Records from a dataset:
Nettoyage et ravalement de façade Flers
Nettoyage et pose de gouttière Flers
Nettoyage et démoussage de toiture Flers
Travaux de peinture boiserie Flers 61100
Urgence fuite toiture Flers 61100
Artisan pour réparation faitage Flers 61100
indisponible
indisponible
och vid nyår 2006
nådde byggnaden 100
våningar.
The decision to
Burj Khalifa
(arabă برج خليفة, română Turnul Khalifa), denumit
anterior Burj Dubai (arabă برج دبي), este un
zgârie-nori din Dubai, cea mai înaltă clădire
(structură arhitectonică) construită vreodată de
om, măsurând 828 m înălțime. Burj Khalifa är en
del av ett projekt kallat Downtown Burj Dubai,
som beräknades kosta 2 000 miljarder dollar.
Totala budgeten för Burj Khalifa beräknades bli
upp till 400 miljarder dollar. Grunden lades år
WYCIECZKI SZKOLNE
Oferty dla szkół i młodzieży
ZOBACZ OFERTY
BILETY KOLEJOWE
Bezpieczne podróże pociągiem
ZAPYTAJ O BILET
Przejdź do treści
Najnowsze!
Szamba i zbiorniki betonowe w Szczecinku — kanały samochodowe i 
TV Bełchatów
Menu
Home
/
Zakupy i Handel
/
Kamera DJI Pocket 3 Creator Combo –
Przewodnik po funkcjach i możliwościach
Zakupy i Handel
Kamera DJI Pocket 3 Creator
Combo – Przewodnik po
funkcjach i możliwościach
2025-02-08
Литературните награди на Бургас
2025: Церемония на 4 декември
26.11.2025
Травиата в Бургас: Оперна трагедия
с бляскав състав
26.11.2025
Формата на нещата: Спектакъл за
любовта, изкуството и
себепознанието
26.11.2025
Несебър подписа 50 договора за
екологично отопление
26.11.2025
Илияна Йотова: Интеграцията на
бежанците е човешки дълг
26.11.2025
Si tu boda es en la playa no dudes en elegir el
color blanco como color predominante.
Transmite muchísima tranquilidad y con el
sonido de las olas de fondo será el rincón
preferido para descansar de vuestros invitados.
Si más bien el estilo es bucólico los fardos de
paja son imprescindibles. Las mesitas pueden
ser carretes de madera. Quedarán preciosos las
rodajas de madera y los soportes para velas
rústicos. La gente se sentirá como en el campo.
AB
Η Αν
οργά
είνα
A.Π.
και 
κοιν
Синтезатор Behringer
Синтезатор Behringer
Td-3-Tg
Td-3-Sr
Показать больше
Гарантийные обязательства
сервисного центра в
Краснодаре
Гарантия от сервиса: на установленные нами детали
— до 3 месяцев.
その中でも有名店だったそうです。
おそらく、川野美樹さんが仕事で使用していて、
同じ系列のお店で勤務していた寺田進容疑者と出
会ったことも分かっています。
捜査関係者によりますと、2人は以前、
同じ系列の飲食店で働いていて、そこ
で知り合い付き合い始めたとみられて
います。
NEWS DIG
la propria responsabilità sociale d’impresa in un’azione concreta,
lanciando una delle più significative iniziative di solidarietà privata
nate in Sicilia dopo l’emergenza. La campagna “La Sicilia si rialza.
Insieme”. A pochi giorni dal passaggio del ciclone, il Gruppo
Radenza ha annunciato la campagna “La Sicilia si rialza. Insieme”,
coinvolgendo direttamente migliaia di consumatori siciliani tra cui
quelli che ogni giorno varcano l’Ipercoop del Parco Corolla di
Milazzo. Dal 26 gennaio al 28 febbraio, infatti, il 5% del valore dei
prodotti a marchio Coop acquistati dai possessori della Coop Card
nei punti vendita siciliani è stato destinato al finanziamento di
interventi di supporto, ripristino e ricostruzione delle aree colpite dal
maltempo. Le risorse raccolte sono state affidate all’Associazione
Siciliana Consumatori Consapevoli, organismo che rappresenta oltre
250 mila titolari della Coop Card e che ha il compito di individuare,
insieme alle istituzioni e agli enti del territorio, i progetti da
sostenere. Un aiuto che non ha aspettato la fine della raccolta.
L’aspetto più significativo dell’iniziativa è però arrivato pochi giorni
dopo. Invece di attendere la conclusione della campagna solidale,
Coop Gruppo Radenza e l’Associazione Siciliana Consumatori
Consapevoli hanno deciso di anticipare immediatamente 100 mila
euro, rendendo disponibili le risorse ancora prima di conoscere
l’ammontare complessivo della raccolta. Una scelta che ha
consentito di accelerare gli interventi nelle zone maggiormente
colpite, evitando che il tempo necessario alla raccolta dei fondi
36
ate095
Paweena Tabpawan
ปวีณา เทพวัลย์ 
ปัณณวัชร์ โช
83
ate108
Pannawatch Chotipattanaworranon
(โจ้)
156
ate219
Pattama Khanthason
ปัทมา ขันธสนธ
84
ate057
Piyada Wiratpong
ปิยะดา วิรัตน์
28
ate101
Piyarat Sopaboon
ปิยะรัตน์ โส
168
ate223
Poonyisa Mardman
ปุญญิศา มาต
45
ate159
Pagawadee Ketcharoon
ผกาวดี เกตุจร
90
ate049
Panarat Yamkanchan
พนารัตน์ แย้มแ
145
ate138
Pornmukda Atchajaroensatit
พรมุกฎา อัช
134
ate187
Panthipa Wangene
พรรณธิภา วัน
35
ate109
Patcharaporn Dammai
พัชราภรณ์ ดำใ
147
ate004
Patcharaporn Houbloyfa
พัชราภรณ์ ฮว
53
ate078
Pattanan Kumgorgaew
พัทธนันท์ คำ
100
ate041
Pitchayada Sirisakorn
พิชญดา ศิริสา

- [Aim of the exercise]
Look for the string "dollar" in the data above and return every line that has it.

- [Exercise solution]
som beräknades kosta 2 000 miljarder dollar.
upp till 400 miljarder dollar. Grunden lades år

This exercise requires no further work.